_Task instructions:_ Rescale the material from the line with "right elbow: (428, 233, -27)" to the line with "right ankle: (452, 389, 35)", both lines included, and give only those lines. Keep each keypoint name unchanged, and multiply every pixel coordinate and depth value by 0.35, rounding to whole numbers with halves rounded up.

▼▼▼

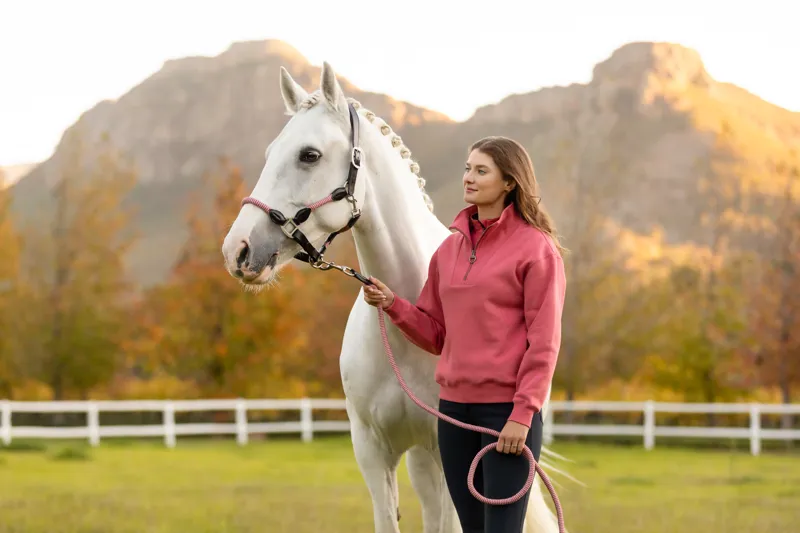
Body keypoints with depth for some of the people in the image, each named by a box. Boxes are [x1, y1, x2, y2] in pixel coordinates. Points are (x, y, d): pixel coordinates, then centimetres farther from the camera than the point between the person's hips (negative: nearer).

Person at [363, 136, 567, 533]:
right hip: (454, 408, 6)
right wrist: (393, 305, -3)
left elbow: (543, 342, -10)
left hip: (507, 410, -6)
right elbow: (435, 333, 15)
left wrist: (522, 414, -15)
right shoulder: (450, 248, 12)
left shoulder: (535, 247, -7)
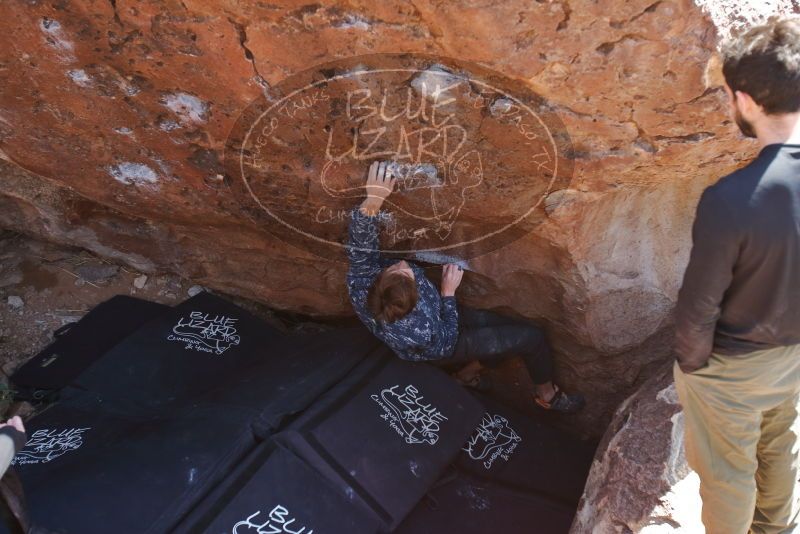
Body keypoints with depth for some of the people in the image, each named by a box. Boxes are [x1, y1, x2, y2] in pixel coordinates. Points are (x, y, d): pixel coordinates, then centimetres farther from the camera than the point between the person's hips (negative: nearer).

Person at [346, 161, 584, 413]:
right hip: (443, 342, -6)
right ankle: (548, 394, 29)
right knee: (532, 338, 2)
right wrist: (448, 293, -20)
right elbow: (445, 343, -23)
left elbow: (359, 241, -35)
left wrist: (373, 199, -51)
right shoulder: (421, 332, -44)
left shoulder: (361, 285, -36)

▲▲▲
▼▼▼

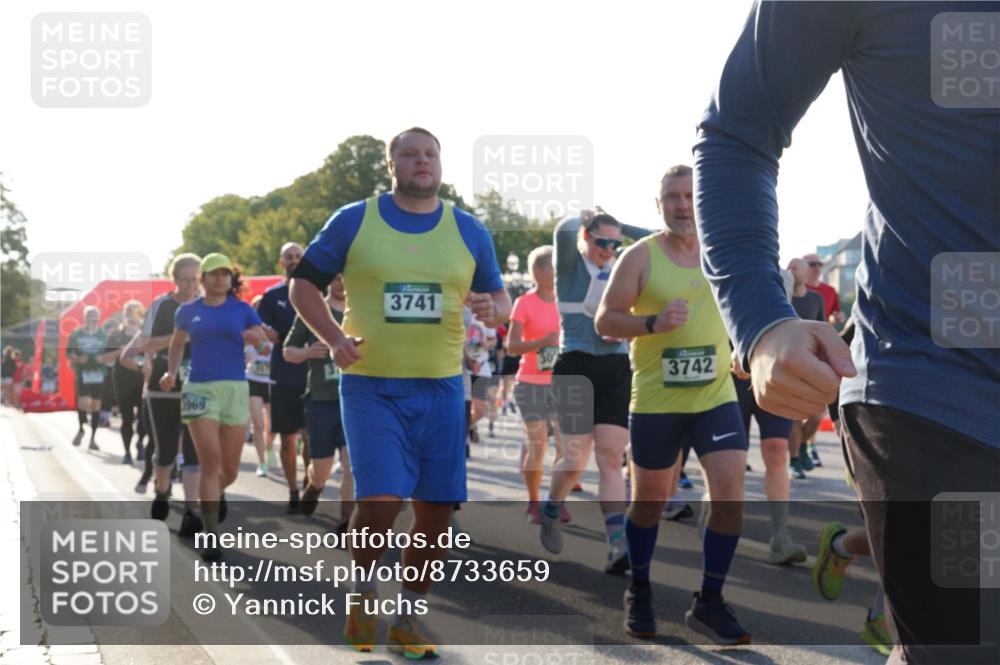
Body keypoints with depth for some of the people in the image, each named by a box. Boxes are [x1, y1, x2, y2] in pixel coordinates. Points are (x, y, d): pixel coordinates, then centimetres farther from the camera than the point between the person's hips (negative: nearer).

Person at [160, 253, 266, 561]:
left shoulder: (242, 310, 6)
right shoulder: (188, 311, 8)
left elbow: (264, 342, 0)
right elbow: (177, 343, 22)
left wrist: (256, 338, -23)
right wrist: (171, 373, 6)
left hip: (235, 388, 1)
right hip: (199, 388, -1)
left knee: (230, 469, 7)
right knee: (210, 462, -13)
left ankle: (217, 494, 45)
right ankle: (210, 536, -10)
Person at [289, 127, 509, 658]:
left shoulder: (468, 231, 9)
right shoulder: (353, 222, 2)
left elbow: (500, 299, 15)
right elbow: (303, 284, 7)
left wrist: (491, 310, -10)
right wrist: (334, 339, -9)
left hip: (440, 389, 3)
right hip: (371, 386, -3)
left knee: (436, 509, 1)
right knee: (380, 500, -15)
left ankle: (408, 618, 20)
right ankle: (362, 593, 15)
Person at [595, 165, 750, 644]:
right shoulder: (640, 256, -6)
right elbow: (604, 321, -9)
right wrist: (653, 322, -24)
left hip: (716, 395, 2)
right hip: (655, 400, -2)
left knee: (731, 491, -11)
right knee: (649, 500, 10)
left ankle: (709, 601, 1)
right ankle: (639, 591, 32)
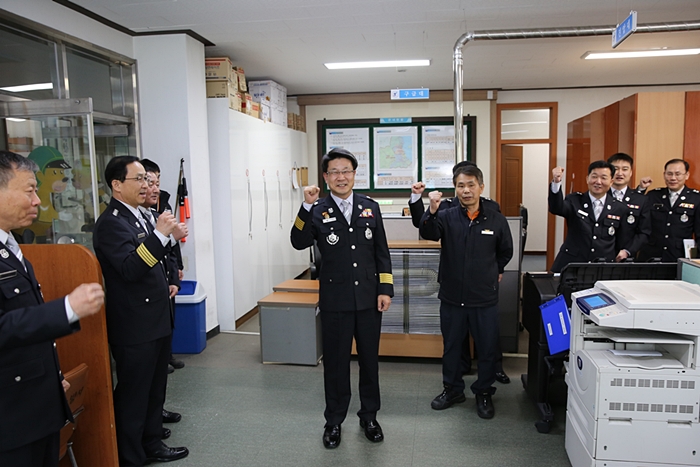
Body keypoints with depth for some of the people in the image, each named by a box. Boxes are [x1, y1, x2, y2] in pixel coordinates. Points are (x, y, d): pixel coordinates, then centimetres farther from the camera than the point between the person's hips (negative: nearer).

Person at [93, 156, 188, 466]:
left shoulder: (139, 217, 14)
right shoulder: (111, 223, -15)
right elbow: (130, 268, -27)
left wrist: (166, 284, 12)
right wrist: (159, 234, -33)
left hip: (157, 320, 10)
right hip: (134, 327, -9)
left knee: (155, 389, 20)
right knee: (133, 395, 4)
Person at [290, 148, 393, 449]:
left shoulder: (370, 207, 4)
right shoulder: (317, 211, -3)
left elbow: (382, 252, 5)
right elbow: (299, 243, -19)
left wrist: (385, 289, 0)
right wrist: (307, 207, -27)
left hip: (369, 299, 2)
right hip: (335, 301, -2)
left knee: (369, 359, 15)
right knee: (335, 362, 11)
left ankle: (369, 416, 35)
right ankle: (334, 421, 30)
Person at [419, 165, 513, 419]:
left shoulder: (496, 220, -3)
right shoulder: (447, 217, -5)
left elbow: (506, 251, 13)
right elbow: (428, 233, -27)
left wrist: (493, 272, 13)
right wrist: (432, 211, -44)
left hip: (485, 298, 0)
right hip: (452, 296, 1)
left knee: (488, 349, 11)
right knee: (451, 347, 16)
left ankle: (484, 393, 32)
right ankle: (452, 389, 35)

▲▲▲

_Exercise result:_
right elbow: (150, 82, -9)
left wrist: (173, 95, 5)
right wrist: (151, 74, -15)
left hip: (170, 104, 0)
right hip: (158, 104, 0)
left knee: (171, 122, 4)
right knee: (158, 121, 6)
left ankle: (169, 138, 11)
right ankle: (158, 136, 12)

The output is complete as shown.